You're reading: He Said vs. He Said on Dec. 16, 1999

Editor's Note: In a 1999 Kyiv Post Classic, former Kyiv Post staff writer Vitaly Sych (now chief editor of New Times magazine) and former Kyiv Post chief editor Greg Bloom square off over the cultural differences between Ukrainians and Americans regarding food labels.

Vitaly Sych writes: 

Hey Yankee, why waste your time reading that label? You’re fat anyway.

Sometimes I wonder, who is that person in the supermarket, hunched over with his or her reading glasses, meticulously studying the contents of a package of food?

Is it a biochemist perceiving a product on the molecular level? Or perhaps a slim model who’s worried about packing on a few extra calories before the big fashion show? It could be. But most likely it is an American, scrutinizing the label to determine if the fat and cholesterol level is low enough to fit into his or her ‘healthy food’ category. Heaven forbid the fat-level of that milk slightly exceeds the minimum level recommended by the American Health Organization! 

Last summer I was in a supermarket in Prague and noticed an American woman berating a clerk. She was horrified that one of the store’s products contained excessive levels of some death-causing substance. The irony was that she was by far the fattest person in the supermarket. I do agree that being reasonably selective in your consumer choice is a good idea. But Americans cross the line. They are thrilled when a Ukrainian forgets to thoroughly wipe the mayonnaise off his or her Big Mac at McDonald’s. They don’t eat varenyky with smetana, because both are greasy.

An American friend of mine was genuinely insulted when I offered her a sandwich with butter. She thought it was a plot to poison her. I admit, chomping on fried pork and a huge huge piece of salo while simultaneously smoking a couple butts is bad for you.

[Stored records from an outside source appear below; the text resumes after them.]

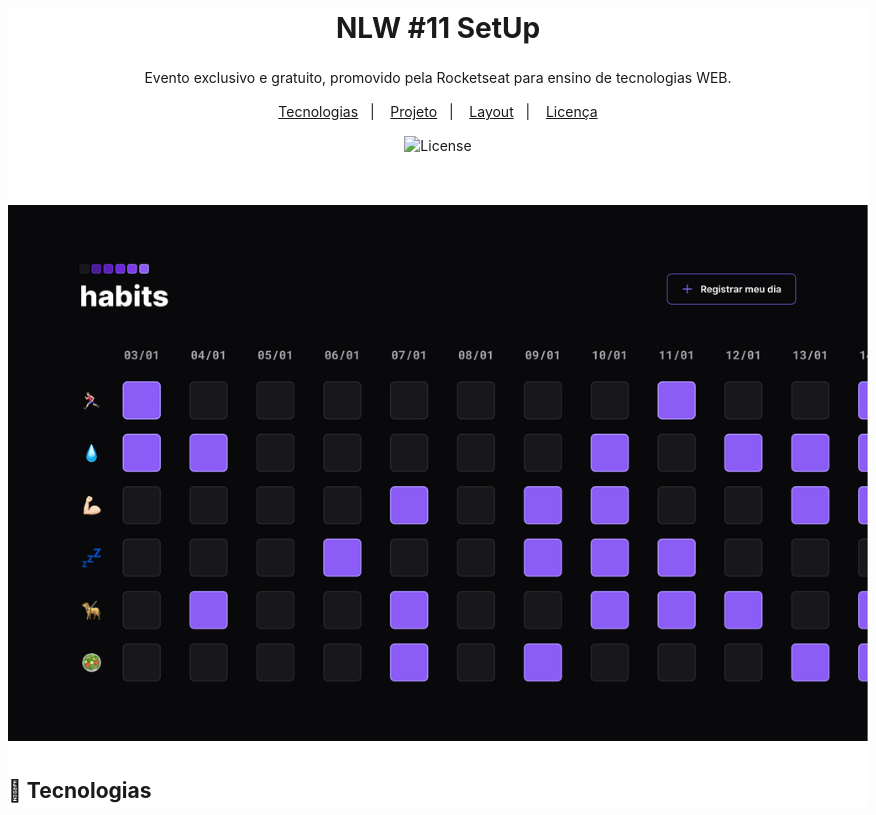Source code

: <h1 align="center"> NLW #11 SetUp </h1>

<p align="center">
Evento exclusivo e gratuito, promovido pela Rocketseat para ensino de tecnologias WEB.
</p>

<p align="center">
  <a href="#-tecnologias">Tecnologias</a>&nbsp;&nbsp;&nbsp;|&nbsp;&nbsp;&nbsp;
  <a href="#-projeto">Projeto</a>&nbsp;&nbsp;&nbsp;|&nbsp;&nbsp;&nbsp;
  <a href="#-layout">Layout</a>&nbsp;&nbsp;&nbsp;|&nbsp;&nbsp;&nbsp;
  <a href="#memo-licença">Licença</a>
</p>

<p align="center">
  <img alt="License" src="https://img.shields.io/static/v1?label=license&message=MIT&color=49AA26&labelColor=000000">
</p>

<br>

<p align="center">
  <a href="https://habits-monitor-swart.vercel.app/" target="_blank">
  <img alt="Imagem do projeto" src=".github/preview.jpg" width="100%">
  </a>
</p>

## 🚀 Tecnologias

But what the hell is wrong with butter? Americans constantly make fun of salo, yet they eat bacon, essentially a fried version of the Ukrainian vice. A vodka shot is taboo. Yet a study conducted by American scientists revealed that people who consume a moderate amount (equivalent to 20 mg of spirit, or a glass of dry wine) of alcohol daily have a lower risk of contracting a whole array of diseases.

Meanwhile, Americans are famous for devouring tons of junk food — pizzas, burgers and yogurts with preservatives. On the other side of the spectrum, there are the macrobiotics, and those on the no-carbohydrate Atkins diet. 

The latest discovery to hit America is that bread inflates you like a balloon. So thousands of Americans are now horrified to even touch bread. Oh! But what a surprise! 

According to the statistics, America is one of the fattest countries in the world. Can somebody tell me why?

Greg Bloom writes: 

Because I come from a civilized society, you dumb twit.

It would be easy to sit back and invoke low-life expectancies, fat grandmas and other drawn-out stereotypes about Ukrainians and beat my young opponent in this debate into literary submission.

But I will abstain from such crude tactics and instead ground my argument in a sober mixture of science and law that should more than prove my point without offending the few elephantine babushkas that loyally read the Post. 

 It’s true that Ukrainians rarely look at ingredients. 

There are several reasons for this:

a) In Soviet times, artificial ingredients presumably did not exist, so there was no need to look at ingredients. Today, foreign food is here but most Ukrainians eat the same old stuff. 

b) Even had artificial ingredients been prevalent in Soviet times, the authorities never would have told you about it, comrades. On the other hand, they would have had no qualms about secretly loading up your food with deleterious toxins, then testing how long it took for liver cancer to set in.

 c) Partially because they were lied to for 70 years, Ukrainians put absolutely no trust in food labels anyway — even foreign-food labels — and hence don’t read them. 

Thus, it’s only natural that Ukrainians think it’s queer that we read and believe in labels. But in our country there is something called transparency. They tell us what’s in our food. They tell it right. And we are left free to decide if we want to eat junk. 

Our logic for reading labels is simple. One of the nasty side-effects of having made some economic progress in the 20th century is that our packaged food is usually loaded up with all sorts of ominous-sounding additives.

Let’s take a glance at our neighborhood potato-chip bag. We have smoked dextrose. And thereХs soya protein hydrolysate. And look kids! It’s the dreaded monosodium glutamate and dysodium guanylate!

In the short term, those additives ring of irregular bowel movements.

In the long term, they ring of early death. 

Perhaps they sound appetizing to you, Mr. Sych? 

Of course, with most Ukrainian food there’s no need to write out what’s in the product. We know that vodka contains alcohol and H2O. We know that salo contains polysaturated fat. We know that the piece of pork festering on Mr. Meat Man’s table on a hot summer day at Volodymyrsky Rynok most likely contains salmonella. 

In short, once food-processing, medicine, hygiene and transparency advance in this country, you’ll be reading labels too.